▸ **PROMPT**
Please reproduce, word for word, the passage of the Undisputed review starting with "Undisputed Review" and going on through "that sounds like?".

Undisputed Review
By Max Messier
Ten years ago, rising boxing superstar Monroe Hutchen (Wesley Snipes) was sent up for life imprisonment due to a fit of passionate and murderous rage. He's serving time in Sweetwater Prison in the Mojave Desert and continues to box in the Inter-Prison Boxing Program with a flawless record and the title of undisputed champion. To prove that he could have amounted to something outside the prison walls, Hutchen unexpectedly gets his chance to fight the undisputed World Heavyweight Champion, George "Iceman" Chambers (Ving Rhames), an arrogant megalomaniac who has recently been sent up for six to eight years for a charge of rape. Hmm, who does that sounds like?

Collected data
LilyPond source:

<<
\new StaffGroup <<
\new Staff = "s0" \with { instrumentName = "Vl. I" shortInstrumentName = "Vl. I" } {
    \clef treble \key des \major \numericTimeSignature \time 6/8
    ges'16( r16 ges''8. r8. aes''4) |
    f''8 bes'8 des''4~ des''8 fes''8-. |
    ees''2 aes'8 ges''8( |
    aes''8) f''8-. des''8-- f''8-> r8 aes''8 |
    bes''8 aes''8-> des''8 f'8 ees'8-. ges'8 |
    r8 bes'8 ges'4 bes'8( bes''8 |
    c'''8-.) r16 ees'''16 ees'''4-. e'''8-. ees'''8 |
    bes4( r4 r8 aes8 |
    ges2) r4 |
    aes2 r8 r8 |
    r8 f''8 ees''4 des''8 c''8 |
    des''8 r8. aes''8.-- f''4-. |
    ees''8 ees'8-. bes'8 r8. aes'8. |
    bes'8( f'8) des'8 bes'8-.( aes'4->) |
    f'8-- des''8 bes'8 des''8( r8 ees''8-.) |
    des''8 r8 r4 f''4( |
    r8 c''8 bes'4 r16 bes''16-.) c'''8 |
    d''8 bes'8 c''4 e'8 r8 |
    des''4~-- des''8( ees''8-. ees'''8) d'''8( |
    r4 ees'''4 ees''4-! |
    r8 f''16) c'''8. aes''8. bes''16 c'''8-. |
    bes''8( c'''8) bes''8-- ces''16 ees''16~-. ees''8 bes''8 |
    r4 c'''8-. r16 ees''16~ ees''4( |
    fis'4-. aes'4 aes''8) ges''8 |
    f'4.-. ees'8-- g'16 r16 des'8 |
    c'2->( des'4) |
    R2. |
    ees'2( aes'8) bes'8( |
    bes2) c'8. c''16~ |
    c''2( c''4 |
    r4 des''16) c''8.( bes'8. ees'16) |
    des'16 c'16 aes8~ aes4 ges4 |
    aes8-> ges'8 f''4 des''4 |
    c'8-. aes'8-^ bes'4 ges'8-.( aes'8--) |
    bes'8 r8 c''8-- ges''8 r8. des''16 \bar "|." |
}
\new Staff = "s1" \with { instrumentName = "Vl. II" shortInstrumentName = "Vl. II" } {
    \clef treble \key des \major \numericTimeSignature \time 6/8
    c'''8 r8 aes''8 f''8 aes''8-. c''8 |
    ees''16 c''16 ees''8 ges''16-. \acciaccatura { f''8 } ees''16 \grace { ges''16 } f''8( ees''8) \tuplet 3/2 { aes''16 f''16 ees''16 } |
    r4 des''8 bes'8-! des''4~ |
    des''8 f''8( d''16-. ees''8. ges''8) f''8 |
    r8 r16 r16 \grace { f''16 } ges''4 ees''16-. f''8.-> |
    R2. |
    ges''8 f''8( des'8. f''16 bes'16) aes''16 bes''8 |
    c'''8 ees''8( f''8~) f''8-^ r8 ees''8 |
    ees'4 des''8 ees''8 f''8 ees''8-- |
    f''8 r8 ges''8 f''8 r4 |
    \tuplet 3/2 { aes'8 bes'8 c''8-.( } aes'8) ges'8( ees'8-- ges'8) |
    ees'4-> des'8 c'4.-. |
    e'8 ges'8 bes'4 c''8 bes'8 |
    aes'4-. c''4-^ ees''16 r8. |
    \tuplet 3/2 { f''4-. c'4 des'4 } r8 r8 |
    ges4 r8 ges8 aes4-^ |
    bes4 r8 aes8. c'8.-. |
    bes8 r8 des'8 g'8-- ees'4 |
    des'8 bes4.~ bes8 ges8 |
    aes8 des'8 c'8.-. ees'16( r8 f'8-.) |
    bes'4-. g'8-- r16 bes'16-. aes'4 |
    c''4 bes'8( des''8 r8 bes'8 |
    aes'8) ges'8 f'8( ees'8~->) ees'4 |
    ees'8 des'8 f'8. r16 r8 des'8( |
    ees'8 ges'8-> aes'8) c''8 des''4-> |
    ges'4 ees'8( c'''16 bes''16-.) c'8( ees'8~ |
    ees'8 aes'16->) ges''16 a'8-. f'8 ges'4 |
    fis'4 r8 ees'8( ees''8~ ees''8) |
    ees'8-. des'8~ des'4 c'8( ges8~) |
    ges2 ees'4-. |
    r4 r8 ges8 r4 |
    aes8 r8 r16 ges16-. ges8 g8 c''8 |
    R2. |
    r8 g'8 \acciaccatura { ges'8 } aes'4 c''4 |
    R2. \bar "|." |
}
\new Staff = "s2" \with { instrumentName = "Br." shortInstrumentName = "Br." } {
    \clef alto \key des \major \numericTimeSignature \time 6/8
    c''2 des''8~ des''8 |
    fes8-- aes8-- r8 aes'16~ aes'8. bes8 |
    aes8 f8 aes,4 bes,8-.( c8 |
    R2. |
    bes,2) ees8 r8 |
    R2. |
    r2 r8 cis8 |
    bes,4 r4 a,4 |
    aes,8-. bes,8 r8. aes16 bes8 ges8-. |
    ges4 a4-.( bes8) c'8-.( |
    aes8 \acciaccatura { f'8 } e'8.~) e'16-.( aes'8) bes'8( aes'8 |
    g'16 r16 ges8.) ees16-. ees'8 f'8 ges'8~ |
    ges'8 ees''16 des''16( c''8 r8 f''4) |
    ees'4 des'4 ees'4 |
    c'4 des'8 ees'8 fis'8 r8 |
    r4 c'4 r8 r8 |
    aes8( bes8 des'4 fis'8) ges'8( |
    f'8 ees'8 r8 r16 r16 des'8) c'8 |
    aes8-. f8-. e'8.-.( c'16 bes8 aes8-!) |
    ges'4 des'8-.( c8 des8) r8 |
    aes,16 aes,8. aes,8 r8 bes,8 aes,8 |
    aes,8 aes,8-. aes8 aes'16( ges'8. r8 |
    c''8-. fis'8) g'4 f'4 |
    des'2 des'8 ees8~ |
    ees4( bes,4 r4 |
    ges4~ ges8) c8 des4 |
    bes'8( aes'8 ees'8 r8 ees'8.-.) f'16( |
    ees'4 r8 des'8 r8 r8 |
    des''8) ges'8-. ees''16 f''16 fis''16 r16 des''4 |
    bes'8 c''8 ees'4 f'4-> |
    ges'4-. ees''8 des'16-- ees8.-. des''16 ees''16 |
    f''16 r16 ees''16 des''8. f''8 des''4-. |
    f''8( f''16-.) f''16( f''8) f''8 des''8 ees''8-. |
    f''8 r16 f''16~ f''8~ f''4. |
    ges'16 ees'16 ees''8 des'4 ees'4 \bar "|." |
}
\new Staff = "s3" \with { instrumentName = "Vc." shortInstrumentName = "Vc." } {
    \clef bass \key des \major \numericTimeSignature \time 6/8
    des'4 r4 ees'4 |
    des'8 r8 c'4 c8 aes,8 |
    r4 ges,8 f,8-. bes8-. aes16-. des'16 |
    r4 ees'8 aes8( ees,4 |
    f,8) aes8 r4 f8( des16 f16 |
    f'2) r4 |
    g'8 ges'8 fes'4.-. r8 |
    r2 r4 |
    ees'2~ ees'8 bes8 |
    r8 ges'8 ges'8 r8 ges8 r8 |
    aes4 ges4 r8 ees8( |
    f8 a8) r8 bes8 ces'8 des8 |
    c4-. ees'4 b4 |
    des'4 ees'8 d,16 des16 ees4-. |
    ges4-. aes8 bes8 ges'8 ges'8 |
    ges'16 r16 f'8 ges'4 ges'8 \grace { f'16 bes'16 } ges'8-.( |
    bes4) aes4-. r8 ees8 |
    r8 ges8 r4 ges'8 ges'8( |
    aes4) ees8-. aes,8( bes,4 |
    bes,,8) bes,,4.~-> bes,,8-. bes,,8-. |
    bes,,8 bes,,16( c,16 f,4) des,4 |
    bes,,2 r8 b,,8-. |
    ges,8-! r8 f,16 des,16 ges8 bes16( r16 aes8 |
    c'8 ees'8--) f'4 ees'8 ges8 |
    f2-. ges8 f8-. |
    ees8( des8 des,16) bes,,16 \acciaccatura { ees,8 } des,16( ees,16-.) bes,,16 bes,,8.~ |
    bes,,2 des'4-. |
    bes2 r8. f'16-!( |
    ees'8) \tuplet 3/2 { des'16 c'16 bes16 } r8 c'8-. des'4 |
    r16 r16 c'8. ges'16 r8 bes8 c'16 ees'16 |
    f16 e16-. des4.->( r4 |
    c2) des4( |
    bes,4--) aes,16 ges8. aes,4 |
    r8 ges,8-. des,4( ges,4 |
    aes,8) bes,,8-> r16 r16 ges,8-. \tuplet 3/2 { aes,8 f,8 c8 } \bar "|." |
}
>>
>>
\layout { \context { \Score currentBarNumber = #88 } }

▸ **SOLUTION TO THIS EXERCISE**
Undisputed Review
By Max Messier
Ten years ago, rising boxing superstar Monroe Hutchen (Wesley Snipes) was sent up for life imprisonment due to a fit of passionate and murderous rage. He's serving time in Sweetwater Prison in the Mojave Desert and continues to box in the Inter-Prison Boxing Program with a flawless record and the title of undisputed champion. To prove that he could have amounted to something outside the prison walls, Hutchen unexpectedly gets his chance to fight the undisputed World Heavyweight Champion, George "Iceman" Chambers (Ving Rhames), an arrogant megalomaniac who has recently been sent up for six to eight years for a charge of rape. Hmm, who does that sounds like?